The Binge Interview: Greta Gerwig and Noah Baumbach on “Frances Ha”

The comparisons are too inevitable not to address promptly, so let’s just put it out there: in many respects, Frances Ha is basically Lena Dunham’s Girls compressed into a feature-length black & white narrative film. It tells the story of Frances (Greta Gerwig), a 27-year-old woman of modest means attempting to navigate post-college life in New York City. She is very much a textbook city twentysomething: professionally adrift, perennially between apartments, and very much in platonic love with her longtime best friend, Sophie (Mickey Sumner, daughter of Sting and Trudie Styler, whom you’ll next see playing Patti Smith in the CBGB movie).

We get the sense that Frances has been coasting in this manner for several years, and would be content to continue doing so if not for two unsettling developmentsā€”her mid-20s have now become her late-20s, and Sophie abruptly begins making overtures toward settling down. She gets a serious boyfriend. She is no longer available to spend every waking minute romping around town and having adventures.

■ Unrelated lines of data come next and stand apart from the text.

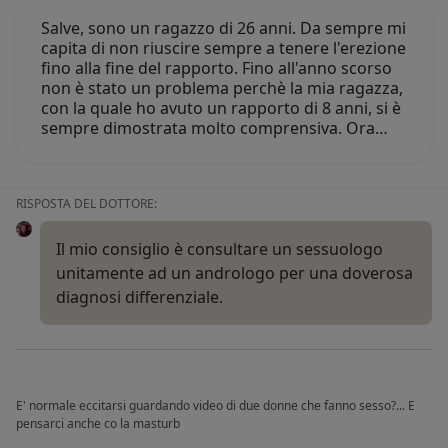
Salve, sono un ragazzo di 26 anni. Da sempre mi
capita di non riuscire sempre a tenere l'erezione
fino alla fine del rapporto. Fino all'anno scorso
non è stato un problema perchè la mia ragazza,
con la quale ho avuto un rapporto di 8 anni, si è
sempre dimostrata molto comprensiva. Ora…
RISPOSTA DEL DOTTORE:
Il mio consiglio è consultare un sessuologo
unitamente ad un andrologo per una doverosa
diagnosi differenziale.
E' normale eccitarsi guardando video di due donne che fanno sesso?... E
pensarci anche co la masturb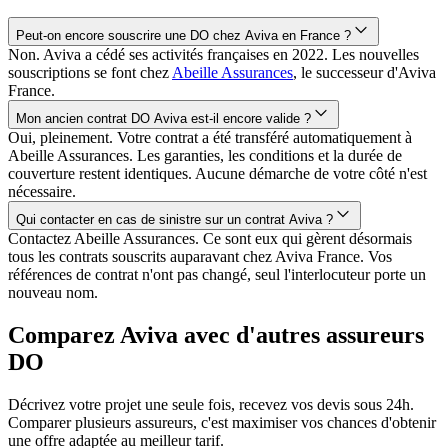
Peut-on encore souscrire une DO chez Aviva en France ?
Non. Aviva a cédé ses activités françaises en 2022. Les nouvelles
souscriptions se font chez
Abeille Assurances
, le successeur d'Aviva
France.
Mon ancien contrat DO Aviva est-il encore valide ?
Oui, pleinement. Votre contrat a été transféré automatiquement à
Abeille Assurances. Les garanties, les conditions et la durée de
couverture restent identiques. Aucune démarche de votre côté n'est
nécessaire.
Qui contacter en cas de sinistre sur un contrat Aviva ?
Contactez Abeille Assurances. Ce sont eux qui gèrent désormais
tous les contrats souscrits auparavant chez Aviva France. Vos
références de contrat n'ont pas changé, seul l'interlocuteur porte un
nouveau nom.
Comparez Aviva avec d'autres assureurs
DO
Décrivez votre projet une seule fois, recevez vos devis sous 24h.
Comparer plusieurs assureurs, c'est maximiser vos chances d'obtenir
une offre adaptée au meilleur tarif.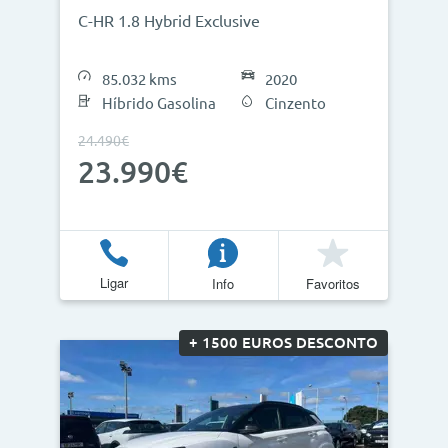
C-HR 1.8 Hybrid Exclusive
85.032 kms
2020
Híbrido Gasolina
Cinzento
24.490€
23.990€
Ligar
Info
Favoritos
+ 1500 EUROS DESCONTO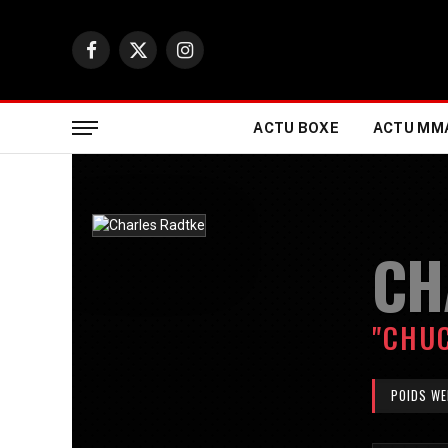
Facebook
X
Instagram
(Twitter)
ACTU BOXE
ACTU MM
CH
"CHU
POIDS WE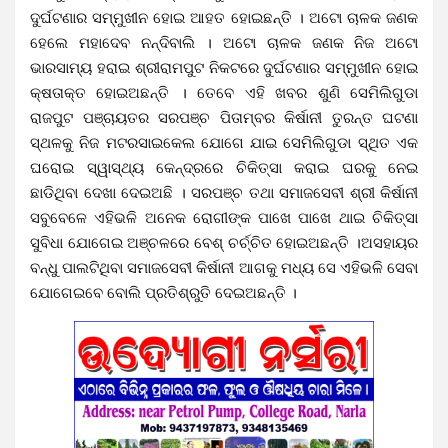
ଦୁର୍ଘଟଣାର ସମ୍ମୁଖୀନ ହୋଇ ଆହତ ହୋଇଛନ୍ତି । ଅଟୋ ଚାଳକ ଜଣକ
ହେଲେ ମହାଦେବ ନନ୍ଦିବାଲି । ଅଟୋ ଚାଳକ ଜଣକ ନିଜ ଅଟୋ
ଭାରସାମ୍ୟ ହରାଇ ଶ୍ରୀରାମପୁଟ ନିକଟରେ ଦୁର୍ଘଟଣାର ସମ୍ମୁଖୀନ ହୋଇ
କ୍ଷତାକ୍ତ ହୋଇଅଛନ୍ତି । ତେବେ ଏହି ଖବର ଶୁଣି ସେମିଲିଗୁଡା
ରାଜପୁଟ ପଞ୍ଚାୟତର ସରପଞ୍ଚ ପିତାମ୍ବର କିର୍ଷାନୀ ତୁରନ୍ତ ଘଟଣା
ସ୍ଥଳକୁ ନିଜ ମଟରସାଇକେଲ ଯୋଗେ ଯାଇ ସେମିଲିଗୁଡା ସ୍ଥିତ ଏକ
ଘରୋଇ ସ୍ୱାସ୍ଥ୍ୟ କେନ୍ଦ୍ରରେ ଚିକିତ୍ସା କରାଇ ଘରକୁ ନେଇ
ଛାଡିଥିବା ଦେଖା ଦେଇଅଛି । ସରପଞ୍ଚ ତଥା ସମାଜସେବୀ ଶ୍ରୀ କିର୍ଷାନୀ
ସବୁବେଳେ ଏହିଭଳି ଅନେକ ରୋଗୀଙ୍କ ପାଖେ ପାଖେ ଥାଇ ଚିକିତ୍ସା
ସୁବିଧା ଯୋଗେଇ ଅଞ୍ଚଳରେ ବେଶ୍ ଚର୍ଚ୍ଚିତ ହୋଇଅଛନ୍ତି ।ଅସହାୟର
ବନ୍ଧୁ ପାଲଟିଥିବା ସମାଜସେବୀ କିର୍ଷାନୀ ଆଗକୁ ମଧ୍ୟ ସେ ଏହିଭଳି ସେବା
ଯୋଗେଇବେ ବୋଲି ପ୍ରତିଶ୍ରୁତି ଦେଇଅଛନ୍ତି ।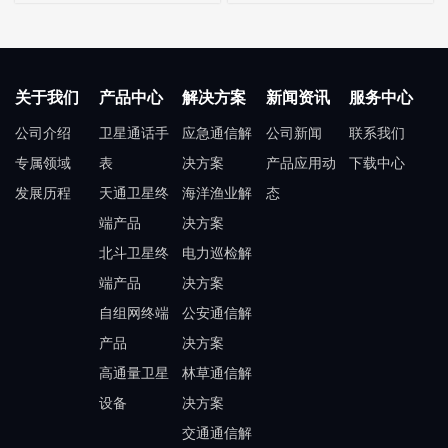
关于我们
产品中心
解决方案
新闻资讯
服务中心
公司介绍
卫星通话手
应急通信解
公司新闻
联系我们
专属领域
表
决方案
产品应用动
下载中心
发展历程
天通卫星终
海洋渔业解
态
端产品
决方案
北斗卫星终
电力巡检解
端产品
决方案
自组网终端
公安通信解
产品
决方案
高通量卫星
林草通信解
设备
决方案
交通通信解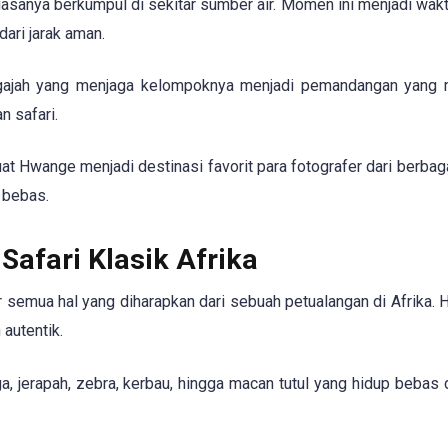
asanya berkumpul di sekitar sumber air. Momen ini menjadi wakt
ari jarak aman.
k gajah yang menjaga kelompoknya menjadi pemandangan yang
n safari.
 Hwange menjadi destinasi favorit para fotografer dari berbag
 bebas.
afari Klasik Afrika
r semua hal yang diharapkan dari sebuah petualangan di Afrika.
autentik.
, jerapah, zebra, kerbau, hingga macan tutul yang hidup bebas d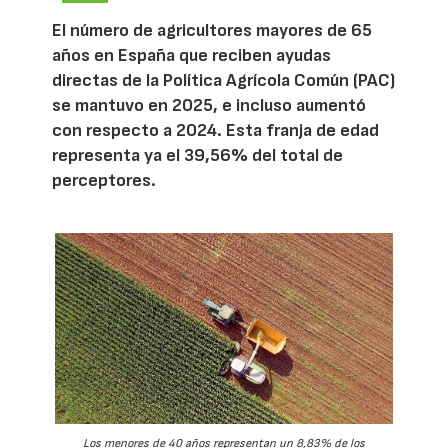
El número de agricultores mayores de 65
años en España que reciben ayudas
directas de la Política Agrícola Común (PAC)
se mantuvo en 2025, e incluso aumentó
con respecto a 2024. Esta franja de edad
representa ya el 39,56% del total de
perceptores.
Los menores de 40 años representan un 8,83% de los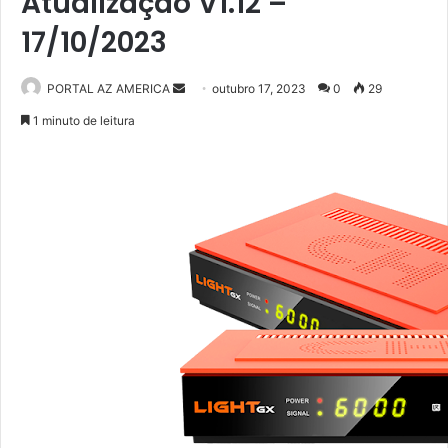
Atualização V1.12 –
17/10/2023
PORTAL AZ AMERICA
M
outubro 17, 2023
0
29
a
1 minuto de leitura
n
d
e
u
m
e
-
m
a
i
l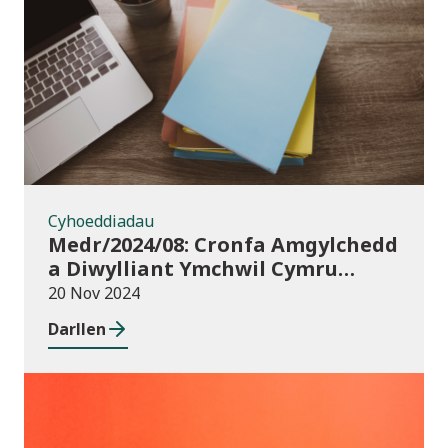
Cyhoeddiadau
Cyhoeddiadau
Medr/2024/08: Cronfa Amgylchedd
a Diwylliant Ymchwil Cymru
(WREC) 2024/25
20 Nov 2024
Darllen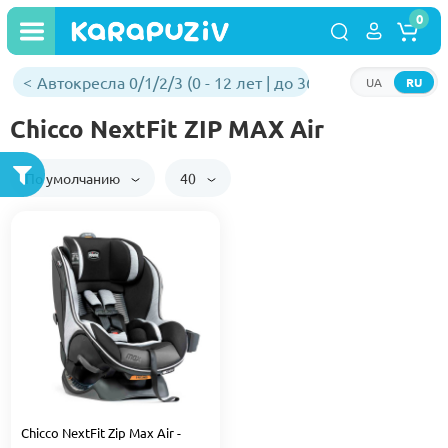
0
Автокресла 0/1/2/3 (0 - 12 лет | до 36 кг)
UA
RU
Chicco NextFit ZIP MAX Air
По умолчанию
40
Chicco NextFit Zip Max Air -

Without Sophie’s constant companionship, Frances is left alone with her predictably late-20s thoughts: what am I doing with my life? Should I be further along than I am? Who am I going to become? When will I be expected to become an adult? As Frances stammers in humiliation after taking a far-too-long ATM run to get cash while on a dinner date, “I’m sorry, I’m not a real person yet.”

So while the Girls analogies are obvious (admittedly, the film does invite the comparison by featuring Girls guys Adam Driver and Alex Karpovsky in supporting roles), Frances Ha is more than credible on its own merits. First of all, it is directed and co-written by the Oscar-nominated master social satirist Noah Baumbach (The Squid and the Whale, Margot at the Wedding, Greenberg). In addition to starring in the title role, Gerwig also co-wrote the film with Baumbach (she previously co-wrote several of the mumblecore films that first introduced her, including The Dish & the Spoon and Hannah Takes the Stairs). After first meeting when she co-starred opposite Ben Stiller in Greenberg, Gerwig and Baumbach (who has since divorced then-wife Jennifer Jason Leigh) became a couple during Frances Ha‘s production. The two were recently the focus of a dependably lengthy, in-depth New Yorker profile; it seems clear that the reason Frances Ha is Baumbach’s most romantic, least corrosive film is that he made it (in secret) while falling in love with its leading lady.

Gorgeously filmed in black and white, instantly earning further comparisons to Woody Allen’s Manhattan and rendering the film simultaneously modern and timeless, Frances Ha is uncomfortably hilarious and strikingly insightful in its sincerity. It gets so much right about the pathology of city dwellers in their late 20s (without relying on the accessibly episodic sitcom structure of Girls) that it will likely inspire cringing aplenty; as a 31-year-old, I found that I was still far too close to many of these behaviors to be entertained by them. But at a time when films seem so precariously close to being rendered redundant by the quality of television, Frances Ha and Girls stand side-by-side as object lessons in how each medium can excel at depicting similar stories in distinctly exemplary ways.

In the video above, I sit down with Gerwig and Baumbach during their visit to the San Francisco International Film Festival. We discuss passionate audience reactions to Frances Ha, coming of age, feeling prematurely mature, and the frightening responsibility of using an ATM for the first time. Baumbach alludes to his divorce from Leigh while discussing his relationship with his own press, and Gerwig makes a wonderfully bizarre recommendation for a preventative hangover cure (that part comes at the end, so stick around for it).

Frances Ha opens in San Francisco today.